Saved entries
####################
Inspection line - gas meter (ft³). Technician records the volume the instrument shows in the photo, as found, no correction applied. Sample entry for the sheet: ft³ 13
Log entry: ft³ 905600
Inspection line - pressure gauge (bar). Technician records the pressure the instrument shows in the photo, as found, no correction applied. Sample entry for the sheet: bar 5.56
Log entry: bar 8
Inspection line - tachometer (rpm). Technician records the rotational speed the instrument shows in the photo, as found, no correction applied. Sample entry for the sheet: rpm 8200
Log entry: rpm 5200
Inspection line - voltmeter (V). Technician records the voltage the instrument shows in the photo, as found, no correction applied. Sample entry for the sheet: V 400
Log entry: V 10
####################
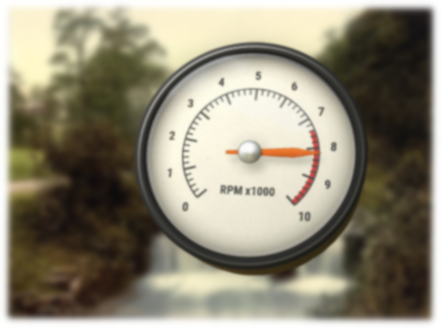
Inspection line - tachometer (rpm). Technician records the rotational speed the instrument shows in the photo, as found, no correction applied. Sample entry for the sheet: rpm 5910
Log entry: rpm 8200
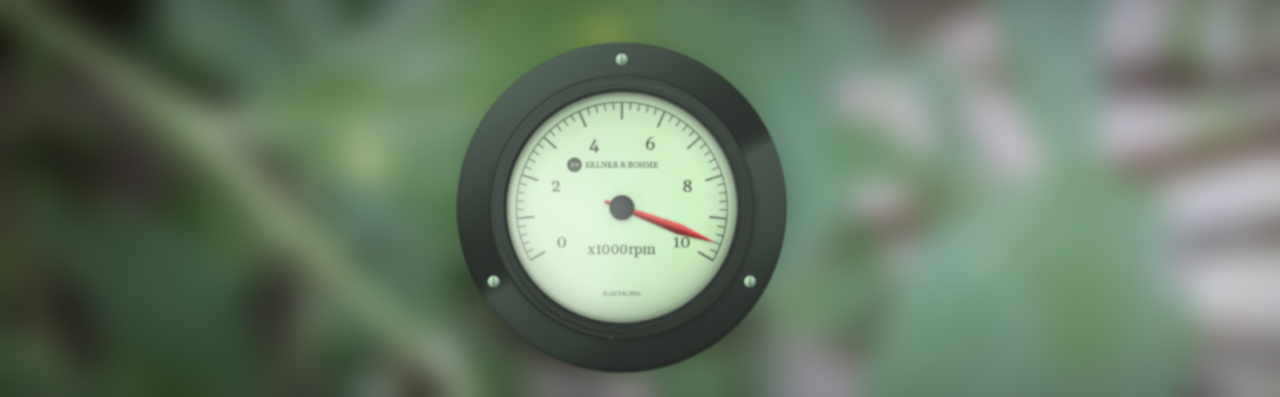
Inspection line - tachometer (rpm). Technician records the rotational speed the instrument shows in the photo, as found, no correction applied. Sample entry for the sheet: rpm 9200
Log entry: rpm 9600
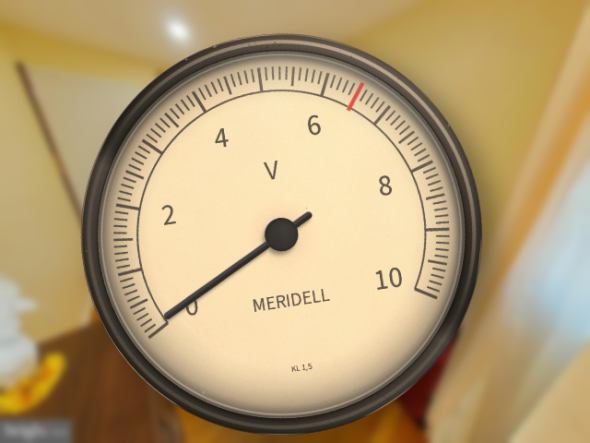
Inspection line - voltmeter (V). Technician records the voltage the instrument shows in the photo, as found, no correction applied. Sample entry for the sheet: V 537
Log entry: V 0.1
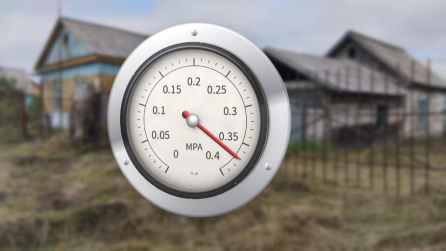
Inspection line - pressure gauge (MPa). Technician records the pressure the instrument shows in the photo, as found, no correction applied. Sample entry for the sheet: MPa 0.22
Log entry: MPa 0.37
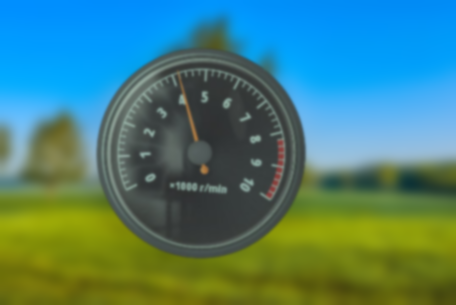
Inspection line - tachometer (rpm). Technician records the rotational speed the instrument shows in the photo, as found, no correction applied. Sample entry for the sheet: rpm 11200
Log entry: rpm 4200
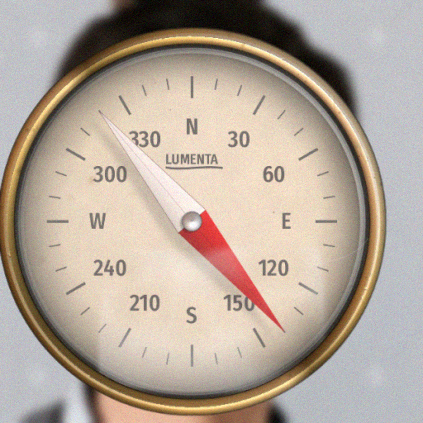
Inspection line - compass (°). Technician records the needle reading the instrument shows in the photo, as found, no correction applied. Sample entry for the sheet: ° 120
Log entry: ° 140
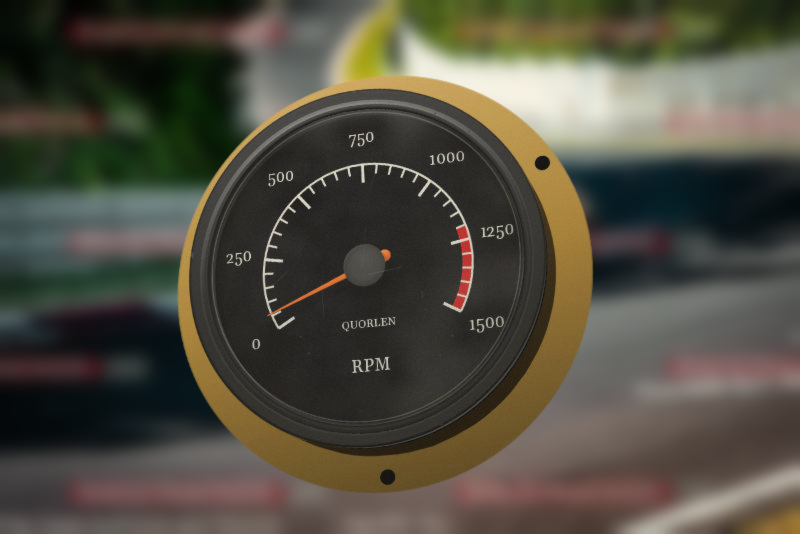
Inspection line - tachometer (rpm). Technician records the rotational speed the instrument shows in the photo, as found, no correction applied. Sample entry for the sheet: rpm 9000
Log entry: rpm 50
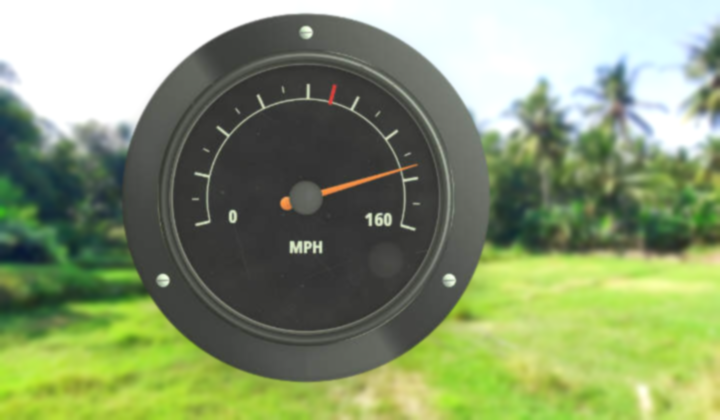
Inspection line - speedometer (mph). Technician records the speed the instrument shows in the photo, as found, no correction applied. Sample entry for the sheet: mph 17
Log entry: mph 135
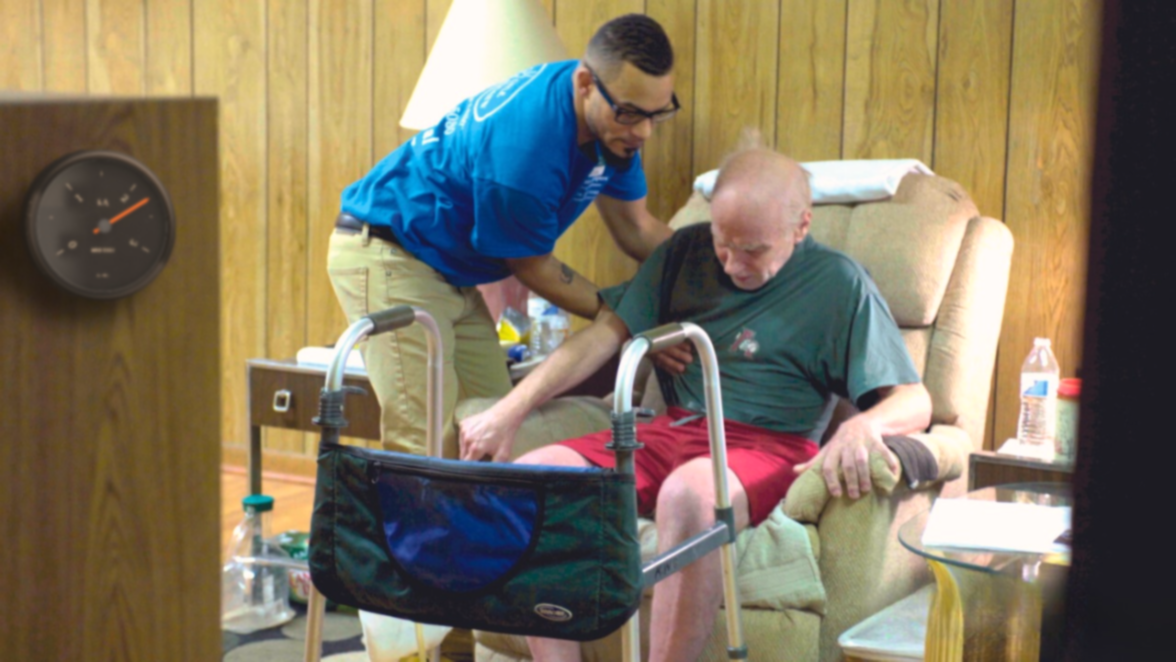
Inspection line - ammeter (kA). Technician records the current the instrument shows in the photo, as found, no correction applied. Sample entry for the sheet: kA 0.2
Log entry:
####################
__TASK REQUIREMENTS__
Edit the items from the line with "Inspection line - compass" to the line with "Log entry: mph 135" so that "Technician" becomes "Inspector", with nothing else altered. Omit the pictures from your answer.

__SOLUTION TO THIS PROBLEM__
Inspection line - compass (°). Inspector records the needle reading the instrument shows in the photo, as found, no correction applied. Sample entry for the sheet: ° 120
Log entry: ° 140
Inspection line - tachometer (rpm). Inspector records the rotational speed the instrument shows in the photo, as found, no correction applied. Sample entry for the sheet: rpm 9000
Log entry: rpm 50
Inspection line - speedometer (mph). Inspector records the speed the instrument shows in the photo, as found, no correction applied. Sample entry for the sheet: mph 17
Log entry: mph 135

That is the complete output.